Amaninder Dhaliwal, MD1, Avanija Buddam, MD2, Saurabh Chandan, MD1, Ishfaq Bhat, MD1, Shailender Singh, MD1, Harlan Sayles, MS1, Derrick Antoniak, MD3, Alexander Hewlett, DO1, Fedja A. Rochling, MD, MBBCh1
1University of Nebraska Medical Center, Omaha, NE; 2Creighton University Medical Center, Omaha, NE; 3VA Nebraska-Western Iowa Health System, Omaha, NE
Introduction: Bowel preparation (BP) is one of the intra-procedural quality indicators. The percentage of poor BP leading to repeat colonoscopy in =or < 1 year should not exceed more than 15%. The challenge remains that before doing the colonoscopy, we cannot reliably predict, whether a BP will be adequate for a good quality examination? The aim of our study is to propose a model based on patient’s questionnaire that can identify patients with poor BP in pre-operative (pre-op) area prior to their colonoscopy
Methods: From November 2018 to May 2019, 461 consecutive patients of 18 years of age or older who presented to Veterans Affairs (VA) Nebraska-Western Iowa Health Care System for colonoscopy each completed a voluntary questionnaire in the pre-op prior to their colonoscopies. This study was approved by VA institutional review board (IRB#00163).

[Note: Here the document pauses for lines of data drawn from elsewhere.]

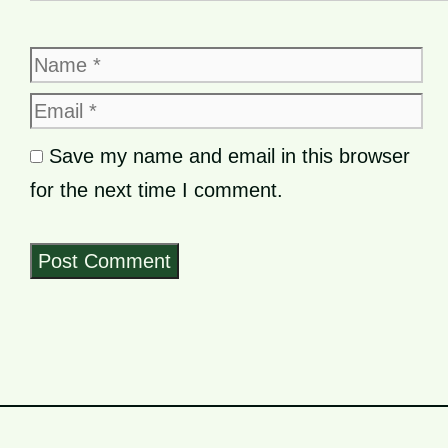
Name
Email
Save my name and email in this browser
for the next time I comment.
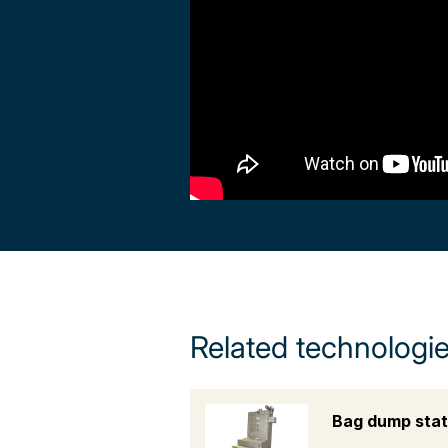
Related technologi
Bag dump stat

Information was collected regarding gender, age, ethnicity, education level, first colonoscopy, days of BP, BP instructions, amount of BP completed, last solid meal, timing of last bowel movement (BM), travel time to VA, nausea/vomiting and abdominal pain/bloating while taking BP, Bristol stool scale and last BM stool character (A-clear liquid stool, B-turbid, C-soft stools). Information regarding the Boston bowel preparation scale (BBPS) was calculated during the colonoscopy. Accuracy of the model was measured by the area under ROC curve. Statistical analysis was performed using STATA version 14.2.
Results: 461 patients were included (94% males,92% Caucasians). BBPS score of 5 or greater was noted in 95% of the patients. We used a multivariable logistic regression model using most of the variables depicted in Table 1 to predict the outcome of a patient having a BBPS score of 5 or greater. Area under the ROC curve was 0.7675 (Fig1). With a cut point for the predicted probability of having a Boston Prep Score of 5 or greater of >= 0.8935, we achieved a sensitivity of 87.4 % and a specificity of 50%. The coefficients included in the predicted model are depicted in Table 2.
Discussion: Our new bowel preparation prediction model to predict probability of having a BBPS of 5 or greater in pre-op area achieved sensitivity of 87.4% and specificity of 50% with area under ROC=0.7675. Only 5% of our patient population had BBPS < 5 which could explain the low specificity of our predicted model. Multi-center studies are needed to further validate our model.
Citation: Amaninder Dhaliwal, MD; Avanija Buddam, MD; Saurabh Chandan, MD; Ishfaq Bhat, MD; Shailender Singh, MD; Harlan Sayles, MS; Derrick Antoniak, MD; Alexander Hewlett, DO; Fedja A. Rochling, MD, MBBCh. P1012 - DEVELOPMENT OF A NEW BOWEL PREPARATION PREDICTION MODEL BASED ON PATIENT’S QUESTIONNAIRE: TO PROCEED OR NOT TO PROCEED WITH COLONOSCOPY? A STUDY FROM VETERANS AFFAIRS HOSPITAL TO STRATIFY HIGH RISK POPULATION. Program No. P1012. ACG 2019 Annual Scientific Meeting Abstracts. San Antonio, Texas: American College of Gastroenterology.